╭─ Extracted material
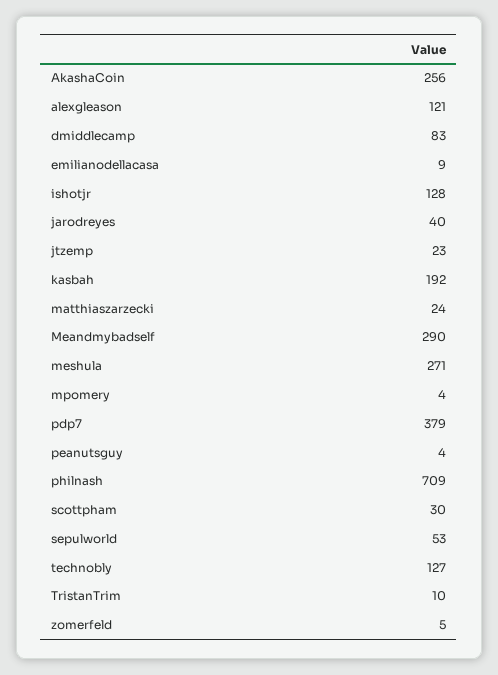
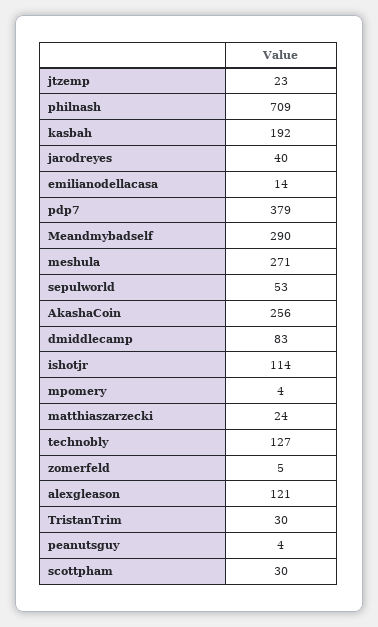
emilianodellacasa: 9 -> 14
ishotjr: 128 -> 114
TristanTrim: 10 -> 30

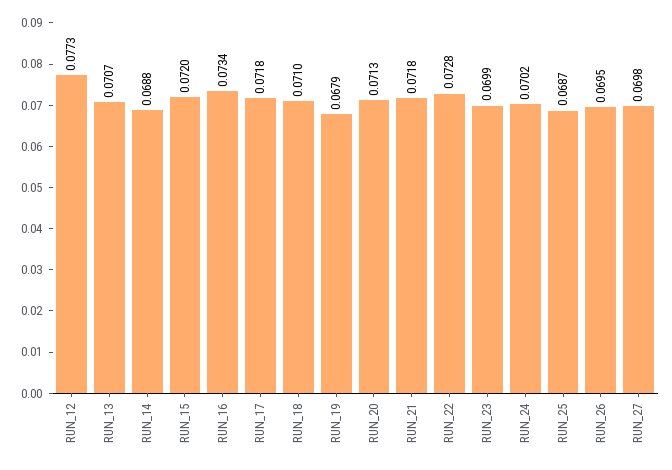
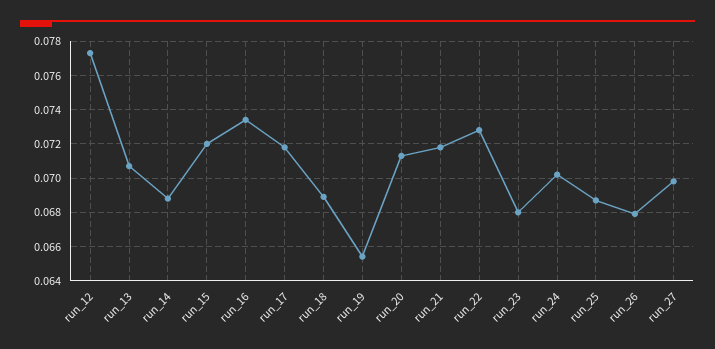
RUN_18: 0.071 -> 0.069
RUN_19: 0.0679 -> 0.0655
RUN_23: 0.0699 -> 0.068
RUN_26: 0.0695 -> 0.068

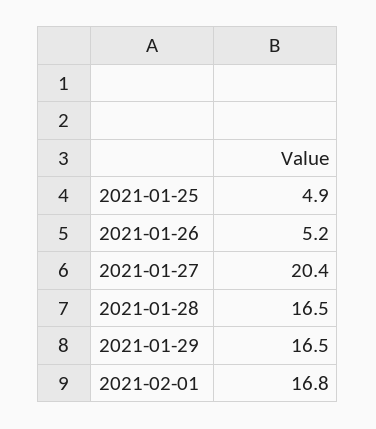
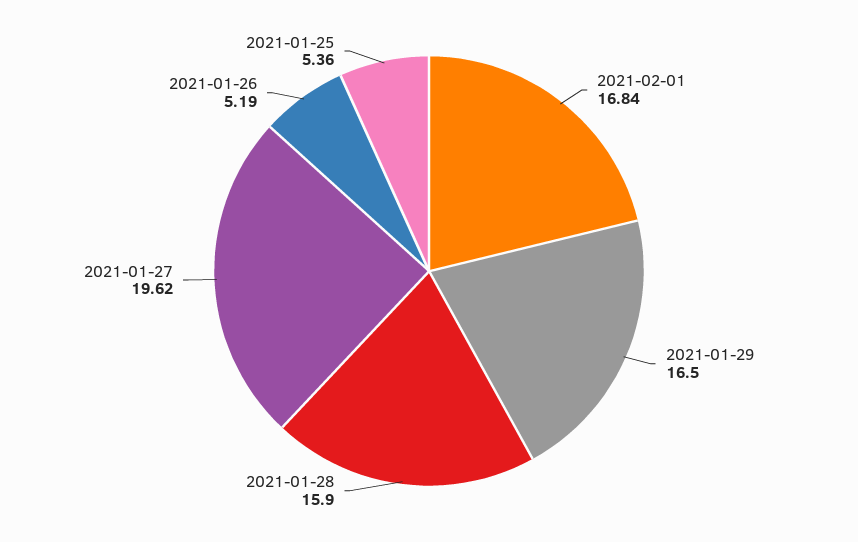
2021-01-25: 4.9 -> 5.36
2021-01-27: 20.4 -> 19.62
2021-01-28: 16.5 -> 15.9

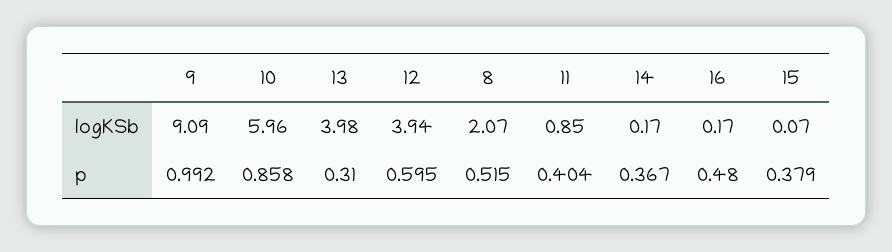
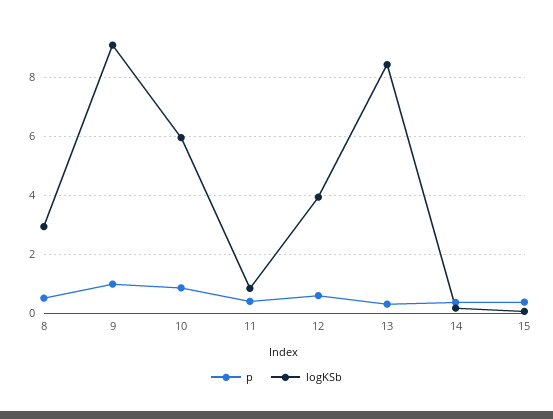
logKSb, 13: 3.98 -> 8.5
logKSb, 8: 2.07 -> 3
logKSb, 16: 0.17 -> none
p, 16: 0.48 -> none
╰─
▶ **Problem**
Begin at the line with "2021-01-28: 16.5 -> 15.9" and retype exactly every line through the last one of the entries above, both included, and nothing more; pictures stay out.

▶ **Answer**
2021-01-28: 16.5 -> 15.9

logKSb, 13: 3.98 -> 8.5
logKSb, 8: 2.07 -> 3
logKSb, 16: 0.17 -> none
p, 16: 0.48 -> none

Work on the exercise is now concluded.